В. Отдельная тема – влияет ли на вывод о творческой природе эльфийского характера тот факт, что эльфам приходилось участвовать в войнах. Конечно, войны вносят трагедию в жизнь эльфов. Однако вполне разумным является допущение, что эльфийское войско построено как на иных принципах, чем воинство Тьмы, так и на иных, чем вооруженные силы многих стран в реальной истории. Так, правдоподобна идея из «По ту сторону рассвета»: если в основе войска эльфов лежит мастерство каждого (так же, как именно мастерство каждого, а не выполнение однообразных операций, исполнитель которых превращается в подобие машины, лежит в основе труда эльфов), то в основе войска Тьмы – простое подчинение грубой силе в духе принципа Фридриха II (называемого Великим несмотря на позорные поражения, прежде всего от русской армии во время Семилетней войны): «Солдат должен бояться своего командира больше, чем врага» (собственно, Финрод и другие эльфы в ПТСР и говорят о категорической неприемлемости для Светлых такого принципа). А все это значит, что негативное влияние войн на моральное состояние у эльфов заметно меньше, чем у людей (в силу того, что войны не приводят к отношению друг к другу просто как к бездушному «материалу», и эльфийское общество не превращается в «машину», в которой нет живых личностей, а есть лишь учетные единицы), не говоря уж о том, что эльфийское общество (особенно жители Валинора) вовсе не жило в состоянии вечной войны с тотальной мобилизацией, караулами и боевыми дежурствами (и если эльфы и жили в состоянии войны, то лишь часть из них, в период белериандских войн, и то не постоянно).
Г. Однако в связи с тем, что эльфы были по своей сути творческими личностями, у них был и специфический тип искушений, характерных именно для творческих, талантливых личностей.
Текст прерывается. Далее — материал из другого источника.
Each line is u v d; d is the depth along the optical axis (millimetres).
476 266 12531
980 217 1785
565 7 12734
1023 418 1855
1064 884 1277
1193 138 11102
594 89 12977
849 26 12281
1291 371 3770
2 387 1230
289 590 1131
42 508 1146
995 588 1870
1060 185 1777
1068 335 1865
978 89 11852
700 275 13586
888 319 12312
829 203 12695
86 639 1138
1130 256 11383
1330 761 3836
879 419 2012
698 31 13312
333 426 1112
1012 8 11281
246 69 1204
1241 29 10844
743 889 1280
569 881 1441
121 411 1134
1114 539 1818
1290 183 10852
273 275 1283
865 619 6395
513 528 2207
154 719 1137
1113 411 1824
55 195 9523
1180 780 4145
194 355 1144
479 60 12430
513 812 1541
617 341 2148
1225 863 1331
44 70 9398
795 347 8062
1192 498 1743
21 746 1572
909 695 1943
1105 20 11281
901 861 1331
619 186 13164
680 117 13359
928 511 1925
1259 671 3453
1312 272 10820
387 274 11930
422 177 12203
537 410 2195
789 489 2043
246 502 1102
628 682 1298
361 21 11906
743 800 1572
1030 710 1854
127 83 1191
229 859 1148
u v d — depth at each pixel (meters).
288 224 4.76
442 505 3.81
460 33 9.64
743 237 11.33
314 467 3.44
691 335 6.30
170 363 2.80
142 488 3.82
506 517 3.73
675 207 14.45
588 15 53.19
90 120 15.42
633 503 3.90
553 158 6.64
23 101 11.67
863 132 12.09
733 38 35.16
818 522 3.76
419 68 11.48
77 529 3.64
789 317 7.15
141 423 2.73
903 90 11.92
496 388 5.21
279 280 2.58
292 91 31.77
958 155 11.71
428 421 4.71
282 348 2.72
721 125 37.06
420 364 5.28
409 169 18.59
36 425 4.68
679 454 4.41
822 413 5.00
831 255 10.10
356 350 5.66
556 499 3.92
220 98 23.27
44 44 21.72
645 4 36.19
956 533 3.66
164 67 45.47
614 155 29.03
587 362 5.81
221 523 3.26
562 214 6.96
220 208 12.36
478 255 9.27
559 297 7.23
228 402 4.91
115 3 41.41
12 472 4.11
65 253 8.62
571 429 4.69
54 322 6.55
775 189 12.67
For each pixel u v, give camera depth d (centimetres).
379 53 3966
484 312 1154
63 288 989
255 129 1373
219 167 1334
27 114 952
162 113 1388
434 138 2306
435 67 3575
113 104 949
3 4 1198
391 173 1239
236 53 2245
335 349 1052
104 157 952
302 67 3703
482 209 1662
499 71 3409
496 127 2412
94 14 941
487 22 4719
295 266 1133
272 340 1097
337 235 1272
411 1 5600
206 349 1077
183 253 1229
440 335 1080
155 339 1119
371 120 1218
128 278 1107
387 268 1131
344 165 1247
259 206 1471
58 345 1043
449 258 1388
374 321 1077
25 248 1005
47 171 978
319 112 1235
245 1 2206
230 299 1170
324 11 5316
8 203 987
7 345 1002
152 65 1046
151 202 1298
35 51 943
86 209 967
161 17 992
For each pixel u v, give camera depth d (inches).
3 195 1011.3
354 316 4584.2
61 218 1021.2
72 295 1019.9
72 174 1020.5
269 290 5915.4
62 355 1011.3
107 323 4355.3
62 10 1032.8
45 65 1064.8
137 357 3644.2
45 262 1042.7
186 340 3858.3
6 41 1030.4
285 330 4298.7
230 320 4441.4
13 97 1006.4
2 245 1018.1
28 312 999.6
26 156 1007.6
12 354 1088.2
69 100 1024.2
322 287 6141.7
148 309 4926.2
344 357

Как известно, у разных характеров – разные искушения, и тот факт, что эльфы не были подвержены «обычным» искушениям, характерным для малокультурных личностей и обуславливающим совершение ими бытовых преступлений (составляющих подавляющее большинство среди преступлений в любом обществе), не говорит о том, что эльфы были стопроцентно устойчивы к любому искушению. Более того, из аскетической практики хорошо известно, что чем выше уровень любой личности, тем сложнее и выпадающие на ее долю искушения, причем чем выше активность, тем больше искушений. Так и выпадавшие эльфам искушения были сверхсильными, и иногда они не могли устоять, не случайно Толкиен в [7] говорит «Но эльфы не всецело благи и не всегда правы». Да и вообще, искушения, связанные с творчеством и талантом, иногда могут быть даже опаснее «обычных», так как, с одной стороны, их последствия сказываются в большей степени в силу высокой активности творческих личностей, с другой, они всегда основаны на гораздо более сложных и тонких, нередко экзистенциальных переживаниях, часто связанных с проблемами осуществления своего предназначения в мире, т.е. по сути это – душевные и духовные искушения. В сравнении с этим «обычные» искушения имеют в основном «телесный» характер (физиологические переживания, жажда обладания имуществом...), оказывают воздействие чаще на личностей с более низким уровнем культуры и обычно не приводят к крупномасштабным событиям. Возможно и то, что природная нечувствительность эльфов к «обычным» искушениям приводила к тому, что им не хватало «тренировки» на устойчивость к сильным, а лучше сказать -- сверхсильным «творческим» искушениям, так как им, вероятно, не хватало навыка к волевому «сопротивлению» искушениям вообще. И на естественный вопрос, могли ли эльфы устоять перед такими искушениями, можно вспомнить слова ап. Павла: «Верен Бог, Который не попустит вам быть искушаемым сверх сил, но при искушении даст и облегчение, так чтобы вы могли перенести» (1 Кор. 10, 13). По сути, все трагические ошибки эльфов были связаны именно с духовными и в меньшей степени душевными искушениями (что, кстати, говорит об исключительной силе этих искушений). Примерами духовных искушений являются события вокруг Сильмариллов и в меньшей степени Трех Колец, а душевных – истории с Аредель и Лучиэнь.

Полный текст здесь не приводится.